镜子中的自己,面色苍白,双眸微微湿润,精神萎靡不振,神色涣散,一副失魂落魄的样子。
她赶忙低下头,再将脸埋进水下。
又是很久之后。
她这才抬头,盯着水波微微荡漾的水面。
鼻尖充斥着浓浓消毒水的气味;耳边,回想着清理人员洗拖把的“呼呼”声。
她不喜这水,不喜这气味,更不喜医院。
以前,除非处于死亡边缘,她绝不会轻易进医院。
私下之时,大多时候都是她亲自给自己治伤。
好在她的医术虽不精湛,处理小病小灾,却是不在话下。
医院,在她看来:处处弥漫着死亡气息,让人绝望,一如现在的她。
看着自来水“哗啦啦”流淌,女人双眼再热,内心再觉酸痛。
她咬牙,狠狠甩了自己一个耳光。
该死的,她是被使唤出奴性了吗?
暗羽那个大爷主动离开,不是更好?
如今,出现另一个傻女人,愿意替她受过,不是她梦寐以求的事情吗?
为何会觉失望?
她自嘲:自己是有多轻贱自己?
不过一个不相干的男人,终究要错过。她究竟在难过什么,失望什么?
不过是一个冷漠没有感情的男人,即便她难过,就算他知道,也不会同情分毫。
所以,粗心一点,开心一点,笑一笑,十年少。
即便假笑,那也要笑。
也许笑着笑着,就解脱了呢。
她缓慢抬起双手,按住嘴角边角,向两边拉着。
可——那双湿润的悲伤眸子为何不受她的大脑控制?
上扬的嘴角,悲伤的神色,两端最极致的表情,出现在同一张脸上,如此——不协调。
正在打扫的清理人员神色怪异地看了她好几眼,心生怜悯:这女人不会被男朋友甩了吧?
沉浸在自我情绪中的乔小池自是不知,直到身后传来迈克那尖锐的嗓音。
“亲爱的,你怎么了?不会吧——”
他面色尴尬,愧疚道:“我真没想到鼻涕对你的伤害这么大?”
转而,又似是发现了宝藏一般,他的语气再次高亢起来。
“你如此伤心,不正说明了你将我看的太重,以至于不能承受来自我的打击。对不起啊,亲爱的,以后我再也不拿鼻涕蹭你了。”

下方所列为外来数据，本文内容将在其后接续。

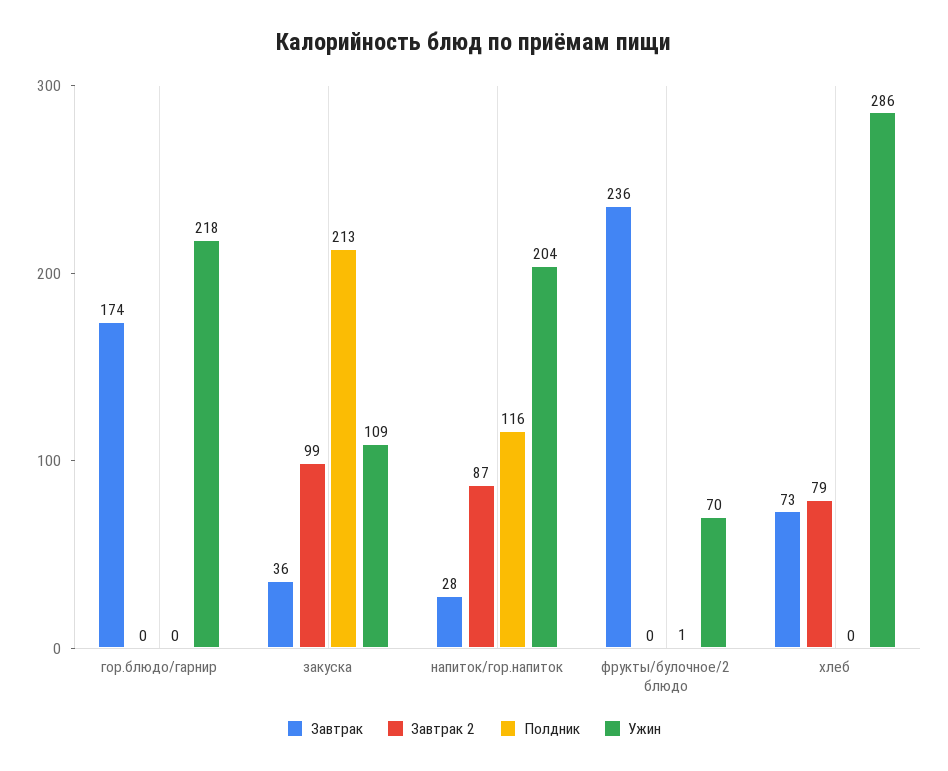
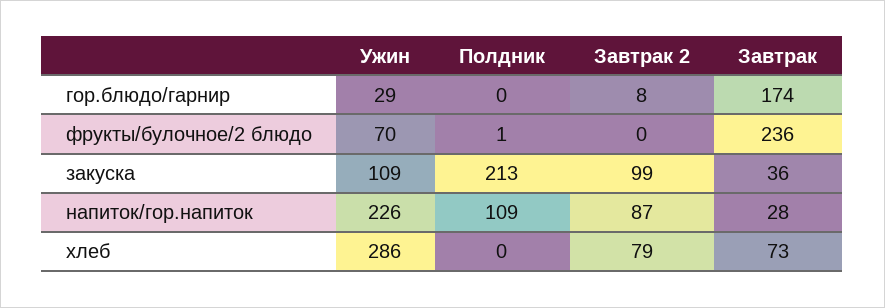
Завтрак 2, гор.блюдо/гарнир: 0 -> 8
Ужин, гор.блюдо/гарнир: 218 -> 29
Полдник, напиток/гор.напиток: 116 -> 109
Ужин, напиток/гор.напиток: 204 -> 226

他还想再说什么,突感后背被人打了一棍棒,大跳,气地脸红脖子粗,大叫:“你干什么打我?”
清理人员一手指着门上的女性标志,面上愤怒,扯着嗓子吼:“这是女厕所,你一个男人跑进来干什么。”
说完,抡起扫帚,上前继续打。
迈克一边用手抵挡,一边解释:“我不是男人。”
清理人员一听,打得更加厉害。
“我管你是不是男人,给我滚出去。否则的话,我就报警,告你。”
迈克被赶出去了。
清理人员折返回来,深深看一眼傻笑中的乔小池,叹了口气。
善良的她决定:一定要阻止这个看上去傻乎乎的小姑娘继续被损友坑害。